New additions in Kalsnava Arboretum’s collection

A visit to the Essen Fair in January 2012 resulted in the establishment of several new valuable contacts. For Kalsnava Arboretum, the offer of unusually diverse conifers from the Kohout collection, near Essen in Germany, was particularly interesting.

Kalsnava Arboretum dendrologist/technician Benita Rudzīte informs:

Hence the challenge to add to Kalsnava Arboretum the unusual conifer tree shapes that grow in Germany’s milder climate. As a result, 23 fir, 9 European spruce, 13 other spruce species and 13 various pine species’ taxas are now in Kalsnava Arboretum collection, preparing for a test of Central Vidzeme Upland climate.

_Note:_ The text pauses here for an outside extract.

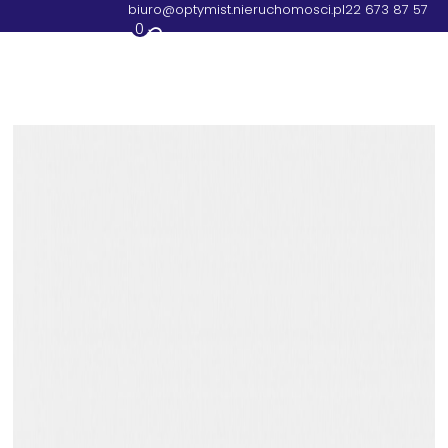
biuro@optymist.nieruchomosci.pl
22 673 87 57
0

A new collection of trees grown in the arboretum’s sapling hothouse, as a result of new acquisitions from the International Seed Exchange, stands out in an odd contrast when compared to the various shapes and colours of conifers already at the arboretum. The new additions, which are yet being grown, include maidenhair tree /Ginkgo biloba/ from the Botanical Garden of Graz in Austria. Wheel tree /Trochodendron aralioides /from the University of Bergen in Norway is also quite unique. And Elliotia paniculata saplings ordered from the Gothenburg Botanical Garden in Sweden seem to be particularly delicate. It is yet to be seen how mulberry trees /Morus bombicis/ from Pruhonice in the Czech Republic will deal with Latvia’s winter.

Cotoneasters have already proved that they are able to withstand changeable winter weather in Latvia. This regardless the fact that the seedlings were ordered and received (from 2006 to 2009) from comparatively milder climate area countries: Brno and Pruhonice in the Czech Republic, Bishkek in Kyrgyzstan, from Alpine botanical gardens in Austria.

24 European spruce /Picea abies/ and 15 Scots pine /Pinus sylvestris/ grafts from various locations in Latvia (obtained from 2006 to 2010) are being grown at the moment for a comparison of their growth and decorative properties, thanks to the enthusiasm of arboretum head Jānis Zīliņš and the National Botanical Garden Director Andrejs Svilāns, and the contribution of grafting experts Ināra Dzalbe and Vita Šulce.

Additions to the collection in the gallery:

Introduction of new trees and bushes takes many years of work. The final result depends on how well they pass the test of time.